Literary education holds a particularly important place in the programme of Krakow — UNESCO City of Literature. We took care of the well-being of parents and children, who had to endure closed kindergartens and schools during the first surge of the coronavirus cases together with the guests of the web series Czytanie na drugie śniadanie — Reading for Lunch (March – April). In 44 episodes of the series broadcast daily on the KUCL Facebook fanpage, some of the best-known and popular Polish writers read for the youngest audiences.
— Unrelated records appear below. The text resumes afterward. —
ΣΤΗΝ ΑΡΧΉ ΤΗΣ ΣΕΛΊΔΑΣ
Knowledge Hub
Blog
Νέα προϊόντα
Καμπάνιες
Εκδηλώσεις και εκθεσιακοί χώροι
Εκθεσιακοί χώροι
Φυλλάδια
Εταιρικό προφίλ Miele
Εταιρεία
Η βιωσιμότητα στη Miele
Work on the Planeta Lem Literature and Language Centre in Krakow is slowly picking up pace. A modern educational facility under the patronage of the author of Solaris will be built in Krakow’s Zabłocie district by 2024. The traditional September birthday celebrations of the most translated Polish author of all times encompassed premières of theatre plays prepared by Teatr Ludowy, Groteska and Łaźnia Nowa. These events were accompanied by debates and a popular science convention Filozofikon, developed by the Pedagogical University of Krakow. These events heralded Stanisław Lem’s 100th birthday and a number of events and initiatives planned as part of the Year of Lem in 2021.
These are just some of the activities we have been able to carry out together with our partners. We dare say that literature is doing surprisingly well in the new normal – at least in Krakow. This does not mean that the work is over – 2021 with even more exciting literary challenges and ambitious plans is just starting!